Message to Present and Future IB Boys
1. Share and contribute
My time in the IB has taught me that everyone comes up with a great question or idea once in a while – yes, everyone! Don’t hesitate to pipe up in class if you don’t understand something, no matter how unsophisticated the question may seem in your head – chances are, someone else might be wondering about the same thing and would be glad you asked. In addition to classroom contribution, our culture of collaborative revision amongst friends (sometimes across different years) can also be hugely beneficial. Combining everyone’s two cents to create study notes will allow you to notice a larger variety of points and contribute to each other’s knowledge pool. Hence, make an effort contribute to your class, to the programme and to your community.
2. Learn to ‘deal with it’
The IB curriculum is designed to be rigorous and demanding, so a lot of times even the best of us will find ourselves complaining to each other about the difficulty of tasks we have to complete. Despite the occasional light-hearted bickering, I find it most admirable that once the bell rings and we get back home, each one of us settles down to deal with the problems that seemed so hard to overcome the day before.
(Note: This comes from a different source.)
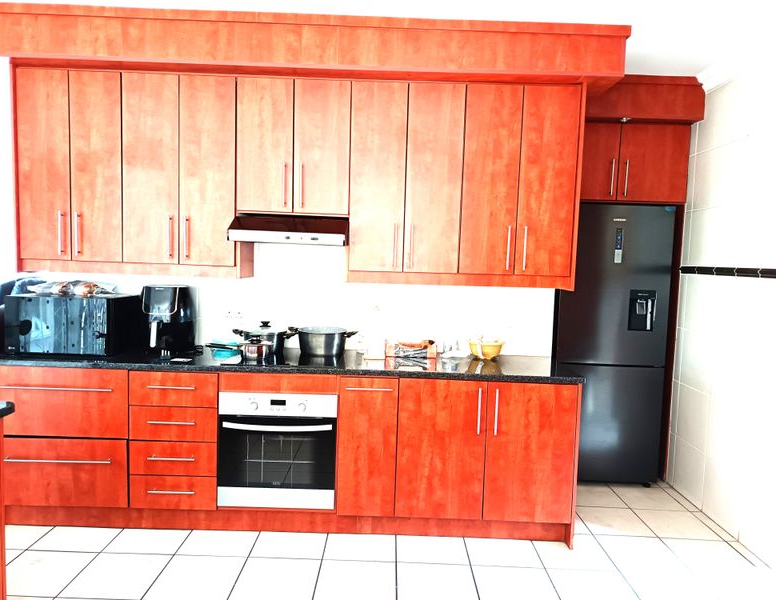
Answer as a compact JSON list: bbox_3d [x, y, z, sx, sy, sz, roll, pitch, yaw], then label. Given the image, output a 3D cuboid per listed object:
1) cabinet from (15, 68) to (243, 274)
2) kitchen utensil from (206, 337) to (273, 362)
[{"bbox_3d":[-1.368,-0.675,3.076,1.180,1.066,0.336,2,4,0],"label":"cabinet"},{"bbox_3d":[-0.794,0.254,2.974,0.348,0.120,0.170,2,4,0],"label":"kitchen utensil"}]

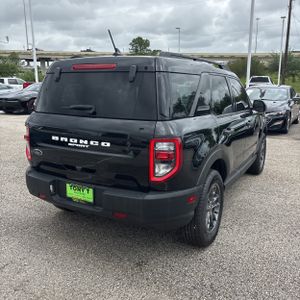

Therefore, as part of your education here, you will embrace the spirit of ‘dealing with it’ and carrying on, even when it feels like you’re having a hard time. Just remember that even though you’re training to become more independent, you’re definitely not alone and can seek help anytime.
3. Keep asking yourself how you can get better
Throughout the course, I was given many opportunities to reflect and evaluate, be it writing evaluating my own performance at various stages of writing the 4000-word extended essay, or combing through some sample essays to figure out where I messed up in the last test. To current IB boys, I encourage you to treasure these opportunities to make solid improvements, and take the initiative to reflect on how to get better even in places where evaluation isn’t a compulsory requirement. We don’t learn from experience as much as we do reflecting upon experience, so don’t stop finding ways you can think, speak and live better than yourself.